Creamy shrimp fettuccine with garlic, cream, white wine, and peppered with chopped blanched broccoli
- 2 to 3 cups broccoli florets, cut into bite-sized pieces
- 1 pound fettuccine (use rice-pasta for gluten-free version)
- Extra virgin olive oil
- 2 cups heavy cream
- 2/3 cup white wine
- 6 garlic cloves, thinly sliced
- 1/2 teaspoon freshly ground black pepper
- 1 pound peeled, deveined shrimp (if using frozen shrimp, defrost by running cold water over them for a few minutes)
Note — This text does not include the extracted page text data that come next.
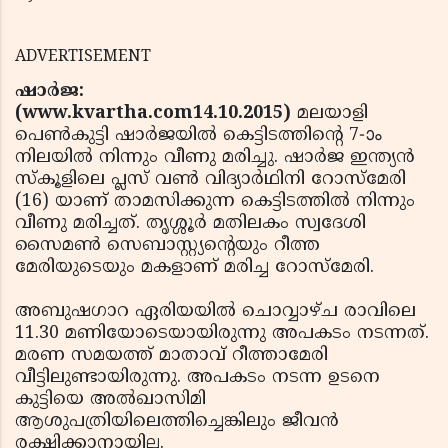
ADVERTISEMENT
ഷാര്‍ജ:
(www.kvartha.com14.10.2015)
മലയാളി
പെണ്‍കുട്ടി ഷാര്‍ജയില്‍ കെട്ടിടത്തിന്റെ 7-ാം
നിലയില്‍ നിന്നും വീണു മരിച്ചു. ഷാര്‍ജ ഇന്ത്യന്‍
സ്‌കൂളിലെ പ്ലസ് വണ്‍ വിദ്യാര്‍ഥിനി റോസ്‌മേരി
(16) യാണ് താമസിക്കുന്ന കെട്ടിടത്തില്‍ നിന്നും
വീണു മരിച്ചത്. തൃശ്ശൂര്‍ മതിലകം സ്വദേശി
സൈമണ്‍ സെബാസ്റ്റ്യന്റെയും റീത്ത
മേരിയുടെയും മകളാണ് മരിച്ച റോസ്‌മേരി.
അബുഷഗാറ ഏരിയയില്‍ ചൊവ്വാഴ്ച രാവിലെ
11.30 മണിയോടെയായിരുന്നു അപകടം നടന്നത്.
മരണ സമയത്ത് മാതാവ് റീത്താമേരി
വീട്ടിലുണ്ടായിരുന്നു. അപകടം നടന്ന ഉടനെ
കുട്ടിയെ അല്‍ഖാസിമി
ആശുപത്രിയിലെത്തിച്ചെങ്കിലും ജീവന്‍
രക്ഷിക്കാനായില്ല.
- 2 Tbsp finely chopped fresh parsley
1 Heat salted water for pasta: Fill a large 8-quart stock pot at least half full with water and with 2 Tbsp of salt; bring to a boil.
2 Blanch broccoli: While the water is the large stockpot is heating, bring a smaller saucepan (2-3 quarts) half filled with water to a boil. Blanch the broccoli in the boiling water for 1 minute. Remove from heat. Drain and run the broccoli under cold water to stop the cooking. Set aside.
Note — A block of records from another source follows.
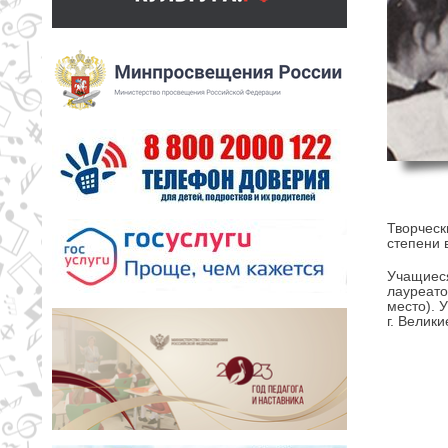
Творческ
степени 
Учащиеся
лауреато
место). 
г. Велики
3 Cook and drain pasta: Cook the pasta in the large pot of boiling water according to the directions on the package (anywhere from 3 to 12 minutes, depending on the type of pasta you have) until al dente, or still slightly firm. Drain and toss with a little olive oil to keep from sticking.
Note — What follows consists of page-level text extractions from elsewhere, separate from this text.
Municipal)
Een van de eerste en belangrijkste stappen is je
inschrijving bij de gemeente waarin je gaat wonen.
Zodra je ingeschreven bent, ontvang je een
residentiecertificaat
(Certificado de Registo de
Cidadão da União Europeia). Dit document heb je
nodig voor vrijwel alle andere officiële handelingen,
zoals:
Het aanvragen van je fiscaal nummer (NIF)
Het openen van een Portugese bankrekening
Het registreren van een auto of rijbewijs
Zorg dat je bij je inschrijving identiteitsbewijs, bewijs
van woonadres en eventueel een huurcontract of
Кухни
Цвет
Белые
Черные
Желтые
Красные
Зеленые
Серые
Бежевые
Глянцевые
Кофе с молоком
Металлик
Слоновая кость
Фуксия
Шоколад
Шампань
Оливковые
4 Make the sauce: While the pasta is cooking, combine the cream, wine, garlic, and black pepper in a large skillet and bring to a simmer over high heat. Reduce the heat to medium and simmer for 7 to 10 minutes until the mixture thickens.
5 Add the shrimp: Add the shrimp and cook 2 to 3 minutes, until the shrimp have turned pink on all sides.
6 Combine: Toss in the broccoli and the parsley. Mix in the fettuccini. Salt to taste.